▶ _WORK REQUEST_:
The answer should consist of all the entries, repeated word for word.

▶ _GIVEN RECORDS_:
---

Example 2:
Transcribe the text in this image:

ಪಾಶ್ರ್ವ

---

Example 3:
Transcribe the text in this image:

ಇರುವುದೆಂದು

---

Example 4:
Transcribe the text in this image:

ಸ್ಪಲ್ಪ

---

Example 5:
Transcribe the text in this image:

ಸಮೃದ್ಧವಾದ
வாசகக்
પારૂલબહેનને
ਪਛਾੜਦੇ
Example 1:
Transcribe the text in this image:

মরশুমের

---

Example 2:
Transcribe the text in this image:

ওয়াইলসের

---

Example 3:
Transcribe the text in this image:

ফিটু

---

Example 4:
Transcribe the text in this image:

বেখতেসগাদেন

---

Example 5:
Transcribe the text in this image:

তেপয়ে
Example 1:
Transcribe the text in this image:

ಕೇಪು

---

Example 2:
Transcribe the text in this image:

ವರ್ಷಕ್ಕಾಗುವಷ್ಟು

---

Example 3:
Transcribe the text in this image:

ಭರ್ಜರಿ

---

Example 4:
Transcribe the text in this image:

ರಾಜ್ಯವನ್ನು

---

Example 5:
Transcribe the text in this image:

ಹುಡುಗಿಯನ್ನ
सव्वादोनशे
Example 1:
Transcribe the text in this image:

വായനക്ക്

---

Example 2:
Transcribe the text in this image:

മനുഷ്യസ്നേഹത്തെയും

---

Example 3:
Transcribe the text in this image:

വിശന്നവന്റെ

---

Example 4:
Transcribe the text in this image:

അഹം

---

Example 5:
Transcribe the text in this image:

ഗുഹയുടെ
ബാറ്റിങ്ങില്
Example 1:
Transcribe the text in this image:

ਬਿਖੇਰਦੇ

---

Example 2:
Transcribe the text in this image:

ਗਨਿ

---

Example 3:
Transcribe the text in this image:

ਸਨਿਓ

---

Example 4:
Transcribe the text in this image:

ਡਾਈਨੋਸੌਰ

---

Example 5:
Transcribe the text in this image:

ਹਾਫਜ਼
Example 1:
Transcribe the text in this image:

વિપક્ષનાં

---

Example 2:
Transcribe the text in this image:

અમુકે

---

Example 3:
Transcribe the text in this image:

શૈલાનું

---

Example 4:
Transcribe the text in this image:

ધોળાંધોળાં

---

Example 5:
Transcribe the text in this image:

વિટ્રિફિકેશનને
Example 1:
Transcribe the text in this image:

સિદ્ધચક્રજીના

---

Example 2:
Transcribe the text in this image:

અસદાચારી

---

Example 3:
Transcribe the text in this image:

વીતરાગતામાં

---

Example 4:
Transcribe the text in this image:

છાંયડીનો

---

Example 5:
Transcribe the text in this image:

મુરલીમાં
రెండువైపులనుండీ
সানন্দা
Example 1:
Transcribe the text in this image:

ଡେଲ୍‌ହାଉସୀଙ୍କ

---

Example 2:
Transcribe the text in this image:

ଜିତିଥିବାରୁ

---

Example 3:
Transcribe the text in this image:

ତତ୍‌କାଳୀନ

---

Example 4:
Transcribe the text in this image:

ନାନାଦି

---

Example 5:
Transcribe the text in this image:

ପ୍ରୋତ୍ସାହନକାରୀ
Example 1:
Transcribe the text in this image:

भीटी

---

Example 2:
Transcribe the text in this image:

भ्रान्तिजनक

▶ _EXPECTED OUTPUT_:
---

Example 2:
Transcribe the text in this image:

ಪಾಶ್ರ್ವ

---

Example 3:
Transcribe the text in this image:

ಇರುವುದೆಂದು

---

Example 4:
Transcribe the text in this image:

ಸ್ಪಲ್ಪ

---

Example 5:
Transcribe the text in this image:

ಸಮೃದ್ಧವಾದ
வாசகக்
પારૂલબહેનને
ਪਛਾੜਦੇ
Example 1:
Transcribe the text in this image:

মরশুমের

---

Example 2:
Transcribe the text in this image:

ওয়াইলসের

---

Example 3:
Transcribe the text in this image:

ফিটু

---

Example 4:
Transcribe the text in this image:

বেখতেসগাদেন

---

Example 5:
Transcribe the text in this image:

তেপয়ে
Example 1:
Transcribe the text in this image:

ಕೇಪು

---

Example 2:
Transcribe the text in this image:

ವರ್ಷಕ್ಕಾಗುವಷ್ಟು

---

Example 3:
Transcribe the text in this image:

ಭರ್ಜರಿ

---

Example 4:
Transcribe the text in this image:

ರಾಜ್ಯವನ್ನು

---

Example 5:
Transcribe the text in this image:

ಹುಡುಗಿಯನ್ನ
सव्वादोनशे
Example 1:
Transcribe the text in this image:

വായനക്ക്

---

Example 2:
Transcribe the text in this image:

മനുഷ്യസ്നേഹത്തെയും

---

Example 3:
Transcribe the text in this image:

വിശന്നവന്റെ

---

Example 4:
Transcribe the text in this image:

അഹം

---

Example 5:
Transcribe the text in this image:

ഗുഹയുടെ
ബാറ്റിങ്ങില്
Example 1:
Transcribe the text in this image:

ਬਿਖੇਰਦੇ

---

Example 2:
Transcribe the text in this image:

ਗਨਿ

---

Example 3:
Transcribe the text in this image:

ਸਨਿਓ

---

Example 4:
Transcribe the text in this image:

ਡਾਈਨੋਸੌਰ

---

Example 5:
Transcribe the text in this image:

ਹਾਫਜ਼
Example 1:
Transcribe the text in this image:

વિપક્ષનાં

---

Example 2:
Transcribe the text in this image:

અમુકે

---

Example 3:
Transcribe the text in this image:

શૈલાનું

---

Example 4:
Transcribe the text in this image:

ધોળાંધોળાં

---

Example 5:
Transcribe the text in this image:

વિટ્રિફિકેશનને
Example 1:
Transcribe the text in this image:

સિદ્ધચક્રજીના

---

Example 2:
Transcribe the text in this image:

અસદાચારી

---

Example 3:
Transcribe the text in this image:

વીતરાગતામાં

---

Example 4:
Transcribe the text in this image:

છાંયડીનો

---

Example 5:
Transcribe the text in this image:

મુરલીમાં
రెండువైపులనుండీ
সানন্দা
Example 1:
Transcribe the text in this image:

ଡେଲ୍‌ହାଉସୀଙ୍କ

---

Example 2:
Transcribe the text in this image:

ଜିତିଥିବାରୁ

---

Example 3:
Transcribe the text in this image:

ତତ୍‌କାଳୀନ

---

Example 4:
Transcribe the text in this image:

ନାନାଦି

---

Example 5:
Transcribe the text in this image:

ପ୍ରୋତ୍ସାହନକାରୀ
Example 1:
Transcribe the text in this image:

भीटी

---

Example 2:
Transcribe the text in this image:

भ्रान्तिजनक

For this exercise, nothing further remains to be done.